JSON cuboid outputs
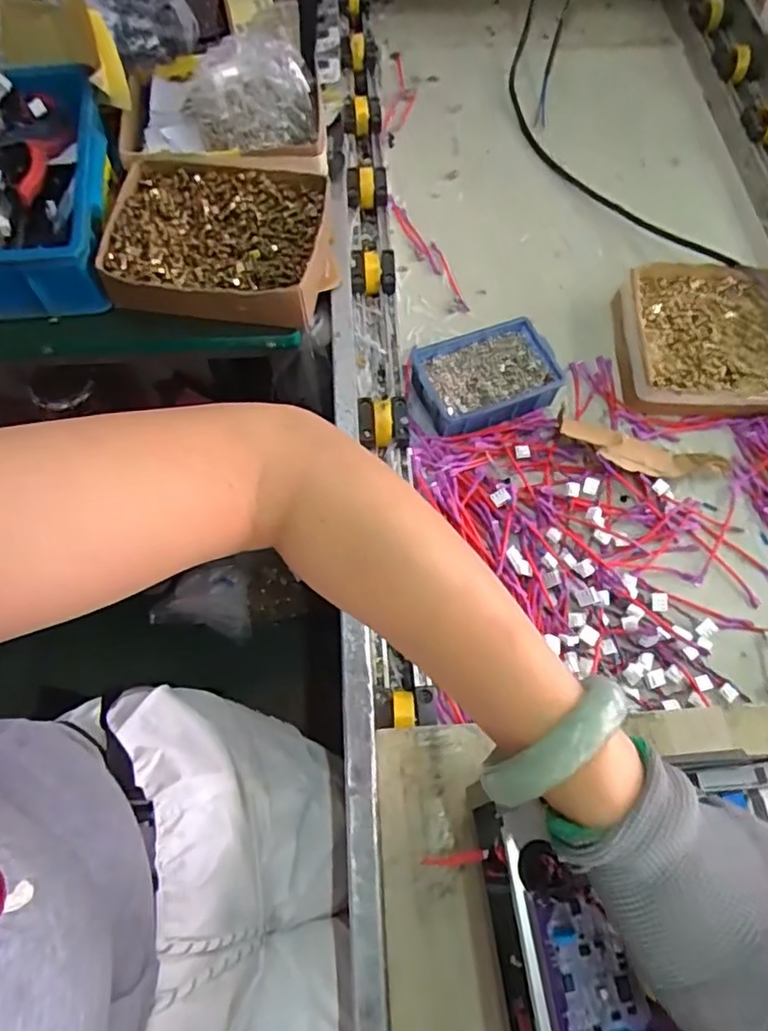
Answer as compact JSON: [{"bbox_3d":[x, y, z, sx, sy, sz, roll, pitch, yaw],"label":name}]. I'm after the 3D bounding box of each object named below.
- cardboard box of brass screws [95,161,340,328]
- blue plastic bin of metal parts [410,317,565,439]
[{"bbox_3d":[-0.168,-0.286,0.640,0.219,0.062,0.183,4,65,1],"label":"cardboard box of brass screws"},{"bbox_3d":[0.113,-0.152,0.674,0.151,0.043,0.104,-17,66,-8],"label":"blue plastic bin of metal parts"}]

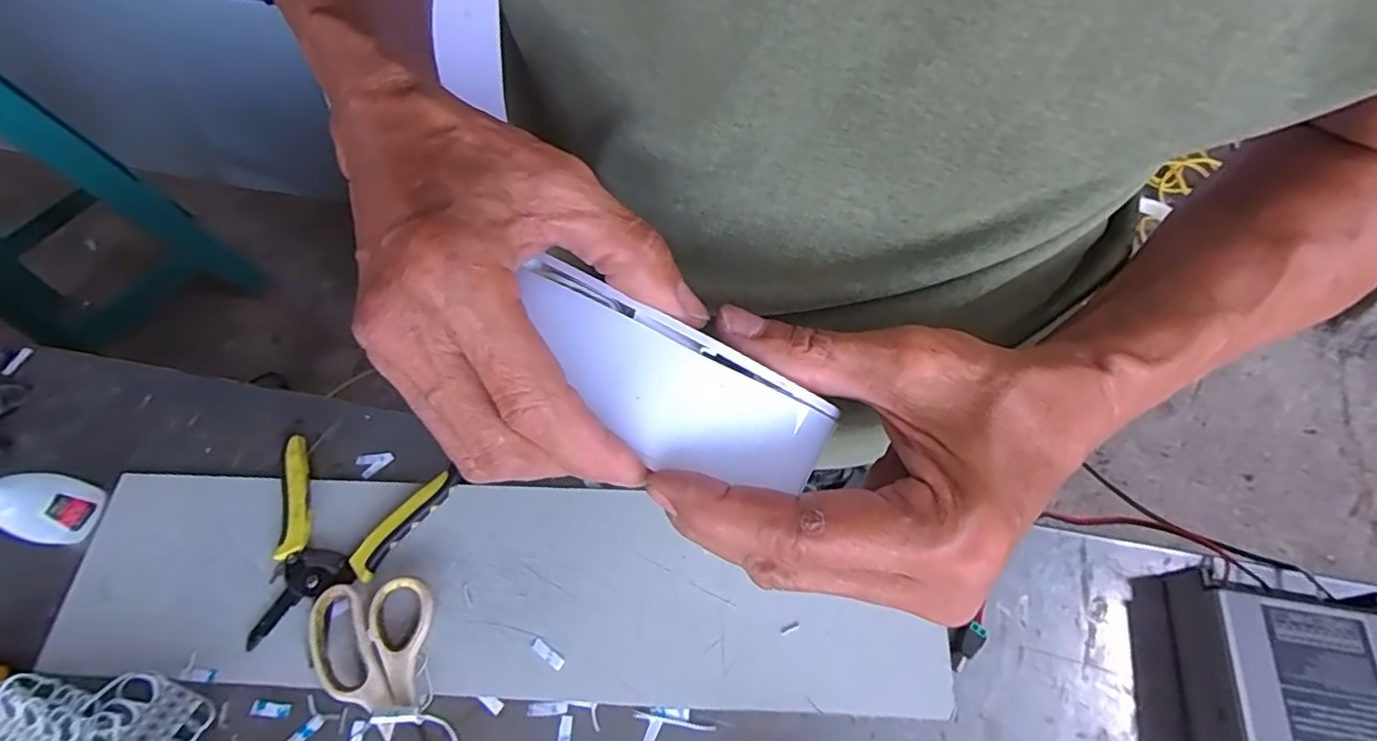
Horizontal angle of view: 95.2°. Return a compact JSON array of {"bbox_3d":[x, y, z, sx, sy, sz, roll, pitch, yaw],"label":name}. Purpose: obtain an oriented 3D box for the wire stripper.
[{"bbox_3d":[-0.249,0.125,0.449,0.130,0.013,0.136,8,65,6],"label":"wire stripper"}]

---

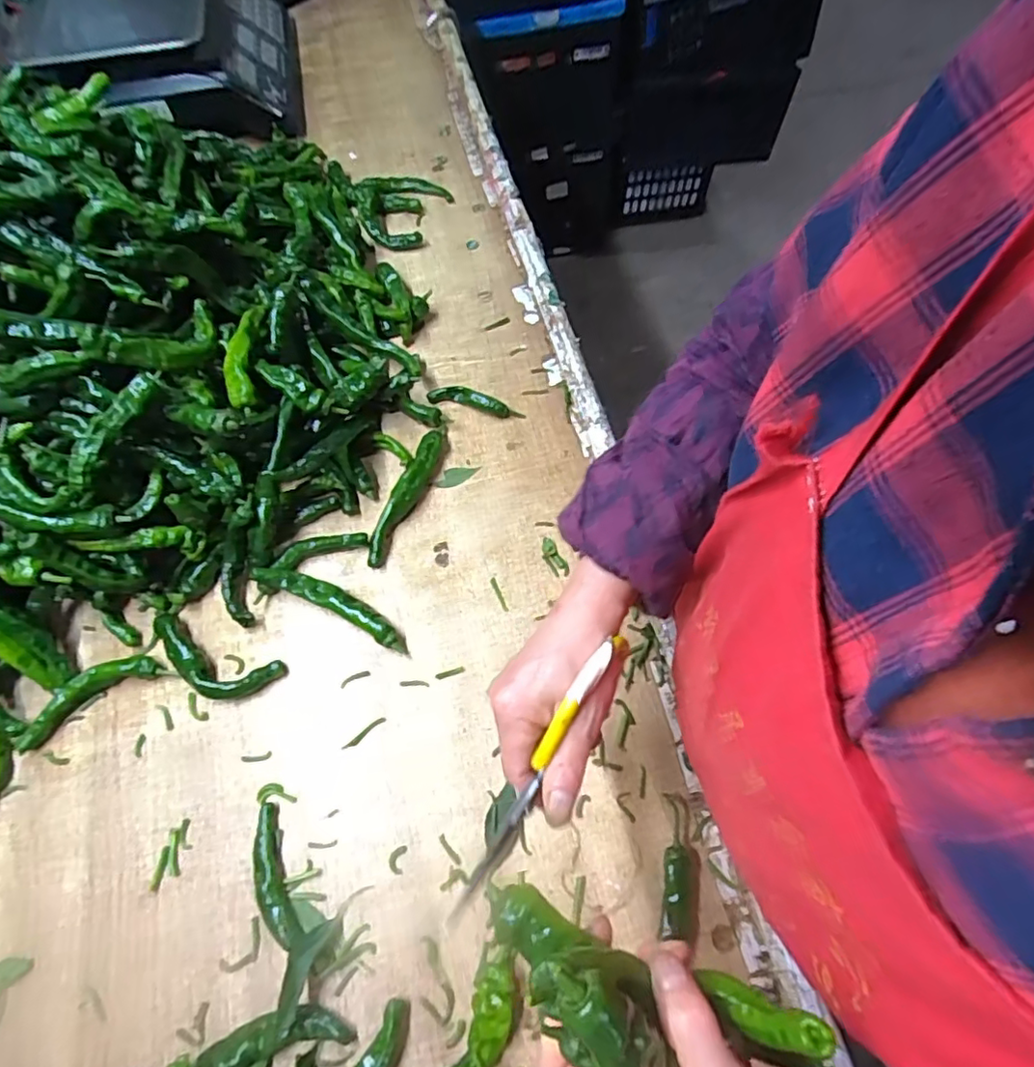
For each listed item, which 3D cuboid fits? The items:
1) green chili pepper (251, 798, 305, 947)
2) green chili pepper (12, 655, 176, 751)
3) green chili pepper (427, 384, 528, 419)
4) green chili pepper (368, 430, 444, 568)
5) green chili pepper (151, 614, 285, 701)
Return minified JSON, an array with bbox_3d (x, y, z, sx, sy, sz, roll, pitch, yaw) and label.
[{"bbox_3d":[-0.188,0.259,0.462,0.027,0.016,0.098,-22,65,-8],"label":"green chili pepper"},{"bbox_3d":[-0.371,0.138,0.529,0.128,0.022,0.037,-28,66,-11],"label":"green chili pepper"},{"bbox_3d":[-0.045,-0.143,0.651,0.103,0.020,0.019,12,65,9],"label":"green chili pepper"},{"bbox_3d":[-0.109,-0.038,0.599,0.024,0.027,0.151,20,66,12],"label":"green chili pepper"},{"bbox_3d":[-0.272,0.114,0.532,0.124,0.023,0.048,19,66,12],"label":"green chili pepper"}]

- [WORK ITEM]
Determine how many lines of the records contain the word "each". Reply with the number by itself.

- [TASK ANSWER]
2